As Turner grew bigger and bigger, it was joy to witness her enormous success as a solo artist all over the world and it seems she really accumulated a lot of good will amongst everybody, people were genuinely excited and happy for her. Naturally I soaked in all the discography, all the books, video clips, concert recordings and interviews. Along the way I have also discovered a whole cornucopia of interesting knowledge about much older, R&B scene in 1960s where she was standing next to giants like James Brown or Wilson Pickett. It was a world she left behind but for a skinny-ass white boy like me, this was super exciting. I mean, this was not some manufactured starlet, this was someone who survived "chitlin circuit"  and is now selling out football stadiums. Unbelievable. 

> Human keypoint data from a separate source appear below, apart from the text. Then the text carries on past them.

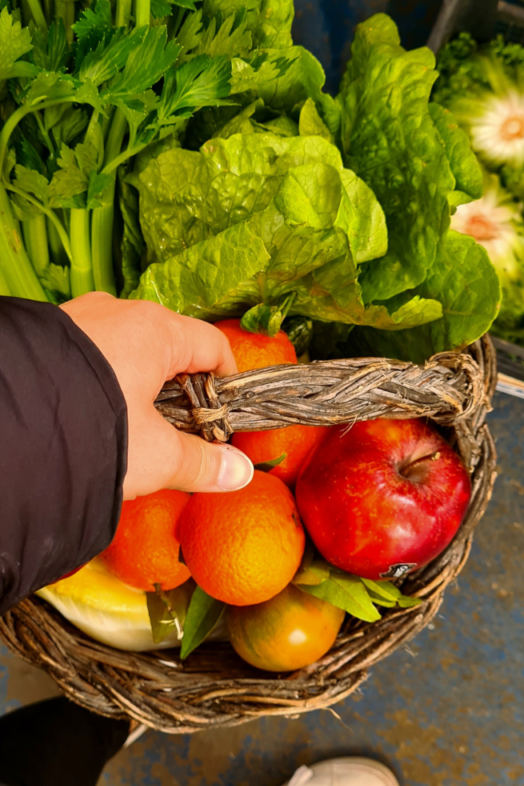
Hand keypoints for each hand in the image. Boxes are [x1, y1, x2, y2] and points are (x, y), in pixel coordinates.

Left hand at [60, 293, 252, 499]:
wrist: (1, 431)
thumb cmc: (93, 431)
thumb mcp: (157, 456)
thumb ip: (202, 463)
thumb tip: (239, 473)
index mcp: (156, 329)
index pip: (213, 345)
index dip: (229, 383)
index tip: (227, 416)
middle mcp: (117, 312)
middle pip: (169, 346)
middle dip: (180, 390)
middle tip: (180, 433)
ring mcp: (76, 319)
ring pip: (124, 350)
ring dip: (137, 387)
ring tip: (132, 432)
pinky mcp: (44, 338)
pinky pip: (88, 356)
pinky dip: (100, 384)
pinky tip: (90, 420)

"Tina" is collage of several different interviews recorded during various decades: you might call it her different incarnations. Today's Tina is a mellow, little lady sitting in her elegant home on the lake in Switzerland, than there is a younger Tina recorded as talking to Kurt Loder who was preparing the book and than there are 1981. audio tape from the very first interview where she explains why she left her ex husband and her voice is still raw with pain and emotions, the wounds were still too close. On top of this, you get a smorgasbord of well documented photos and sensational live performances recorded exactly at the time when the story is happening - this might be the very first time we see a documentary celebrating her as an artist and not talking about her legs or sex appeal.

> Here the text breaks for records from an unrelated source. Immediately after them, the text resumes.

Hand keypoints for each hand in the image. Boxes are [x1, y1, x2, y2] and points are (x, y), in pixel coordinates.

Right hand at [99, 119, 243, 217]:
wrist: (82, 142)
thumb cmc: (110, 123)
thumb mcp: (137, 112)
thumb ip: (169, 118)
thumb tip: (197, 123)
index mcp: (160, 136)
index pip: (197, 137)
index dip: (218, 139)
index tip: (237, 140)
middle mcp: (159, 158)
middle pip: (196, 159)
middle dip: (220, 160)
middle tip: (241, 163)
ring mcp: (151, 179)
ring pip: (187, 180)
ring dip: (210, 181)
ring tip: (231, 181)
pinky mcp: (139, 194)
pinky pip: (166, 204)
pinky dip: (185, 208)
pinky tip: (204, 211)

Than there is a story - its fascinating to see how media became obsessed with it and always came back to it, no matter how big or successful Tina became. The ubiquitous questions and glee about confronting her with them time and time again, makes for uneasy watching - perhaps she was naive in expecting that autobiography would explain her reasons and now it actually backfired at her. Its apparent that Oprah just won't let it go and just loves to bring it up again and again, to the point that we see Tina's obvious discomfort and distaste. Perhaps this is the best thing about documentary - to face the audience with their own glee in all of this, so they might actually understand what it does to her and how she deserves to be spared from opening old wounds. We love to think about her as powerful and strong, but they actually bring her nightmares. Her husband Erwin Bach compares it to post-traumatic stress disorder that soldiers feel years after they have returned from a war. And honestly people, her solo success by far overshadows and eclipses anything that came before. 



Eventually the documentary goes into story with much more understanding and detail than Hollywood movie (I am actually surprised how many people claim they know everything because they have seen the movie) - when Tina earlier claimed "I would have liked the movie to be closer to the truth" many just assumed she meant that it was exaggerated, where actually movie was softened and condensed - what you see here, well documented with photos, interviews and witnesses is heartbreaking and intense, raw, brutal story not just about domestic abuse but what preceded it (both of her parents left her to grandparents and just disappeared), the treatment of women in 1960s music industry, her uphill struggle to gain a footing in business that has already written her off as too old and too black, even the way she works in a music studio where a completely silly pop fluff (already recorded by Eurovision winners Bucks Fizz) is turned into a worldwide smash hit. In fact, there is so much material that you wish this could be TV series, because there is just not enough space for everything - wisely, the directors trimmed the story to its main minimum, otherwise we could have two hours just of people celebrating her. The documentary eventually finishes as celebration of Turner and her well deserved status, we even see her enjoying life in Switzerland and between the lines there is a feeling of her wanting to be left in peace now.  It was heartbreaking, it was cathartic, a genuine emotional rollercoaster and I have cried my eyes out. Will watch it again. 



p.s.

I managed to write the whole essay and not mention his name even once. Good, she deserves to be praised and celebrated for herself.